Harris’ campaign swing is also consistent with how candidates typically pick up the pace as the election approaches, said Aleigha Cavalier, a Democratic strategist at the strategy and marketing firm Precision Strategies. But she said Harris’ pace of travel compared to Trump and Biden is “a real advantage.”

“I think the fact that she is willing and able to organize so many events in a short period of time can make a huge difference, especially with the election less than 100 days away,” Cavalier said.

Traveling for campaign events can create more opportunities for local media coverage, accelerate fundraising and identify potential future volunteers, said Eric Jaye, a Democratic consultant at Storefront Political Media, a campaign consulting firm. But most importantly, candidates activate thousands of “micro-influencers” at rallies, he said.

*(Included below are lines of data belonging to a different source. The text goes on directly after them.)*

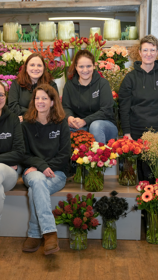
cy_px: 139
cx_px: 50
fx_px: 402
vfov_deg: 38.5
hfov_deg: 22.1
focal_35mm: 54
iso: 640
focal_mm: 34
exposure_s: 1/200
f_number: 2.8
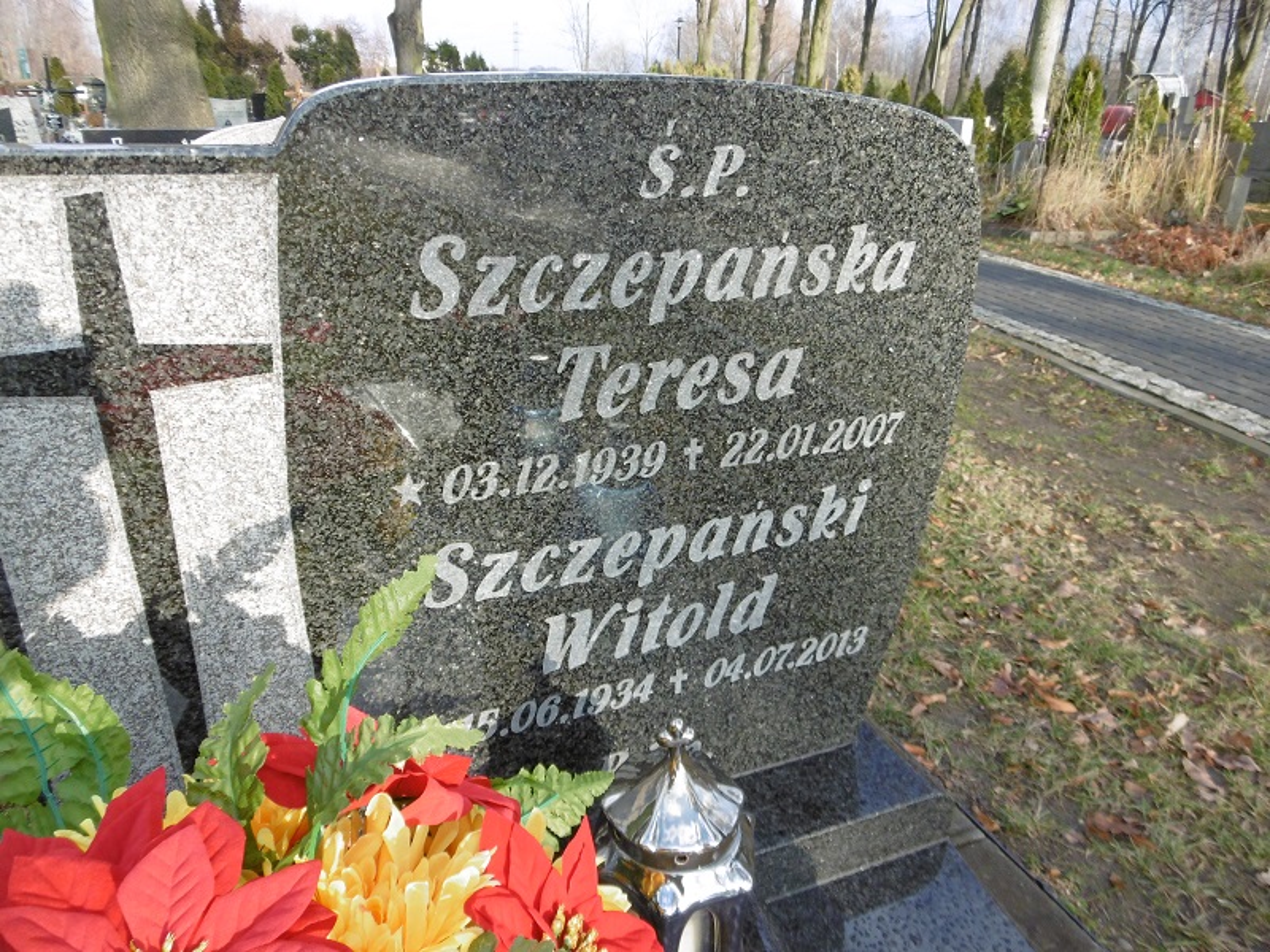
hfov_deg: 71.6
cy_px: 476
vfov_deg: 56.8
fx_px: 881
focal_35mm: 24
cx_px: 635
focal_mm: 4.3
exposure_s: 1/200
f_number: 3.1
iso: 100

“They all hold up their phones and they’re all publishers,” he said, adding that when contestants post photos of themselves with a candidate, “that goes to their networks, which is a recommendation to their networks.”

“If you can get 10,000 people to say they trust Kamala Harris, that has impact as a form of media and communication in and of itself,” Jaye said. “So these are essentially micro-influencer conventions.”

Harris’ campaign has already touted the outpouring of support from volunteers. A memo released Saturday said volunteers made 2.3 million phone calls and knocked on 172,000 doors in the past 12 days.

The seven-state tour “shows that she has a lot of energy,” Renteria said. “It shows that her campaign is ready to go, that she’s thinking well and can execute well. So it’s super exciting.”